CHECK YOUR UNDERSTANDING
1) In the passage on natural gas and electrification, at which firm is Peter Tertzakian chief energy economist?
2) Reproduce the stretch of the passage on natural gas and electrification from "For industry, a" through "across the country.".

==== TEXT FOR ANALYSIS ====

For industry, a best-case scenario would see liquefied natural gas (LNG) terminals go ahead on the West Coast, while a new generation of natural gas-fired power plants comes into service across the country.
The broadest trend in the energy world right now, electrification, suggests these pieces could be falling into place. An expanding global population and electric cars on the horizon, explains Peter Tertzakian, chief energy economist at ARC Financial, will only send the world's power needs higher. As yet to be determined is the role of natural gas, which is more climate-friendly than coal, but less so than nuclear and renewables.
"Years ago, I was giving speeches to oil executives, asking them the question rhetorically, 'What business are you in?'" Tertzakian said. "Inevitably, someone would put up their hand and say, 'I'm in the oil business', and I'd say, 'No you're not, you're in the business of turning wheels, that's your business. You should be concerned about what's happening to the transportation market.'"

==== DATA EXTRACT ====

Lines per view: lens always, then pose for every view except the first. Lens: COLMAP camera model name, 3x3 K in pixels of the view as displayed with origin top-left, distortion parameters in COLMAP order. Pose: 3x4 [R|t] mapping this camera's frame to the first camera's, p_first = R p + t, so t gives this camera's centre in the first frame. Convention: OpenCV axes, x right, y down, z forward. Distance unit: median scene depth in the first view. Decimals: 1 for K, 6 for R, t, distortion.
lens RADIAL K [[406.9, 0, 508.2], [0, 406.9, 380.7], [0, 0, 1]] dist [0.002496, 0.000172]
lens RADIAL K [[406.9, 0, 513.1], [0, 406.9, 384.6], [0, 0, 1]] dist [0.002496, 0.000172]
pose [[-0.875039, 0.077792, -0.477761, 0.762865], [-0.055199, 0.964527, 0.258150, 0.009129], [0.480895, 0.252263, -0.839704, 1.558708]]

====

ANSWERS TO THIS EXERCISE
1) ARC Financial

2)
For industry, a best-case scenario would see liquefied natural gas (LNG) terminals go ahead on the West Coast, while a new generation of natural gas-fired power plants comes into service across the country.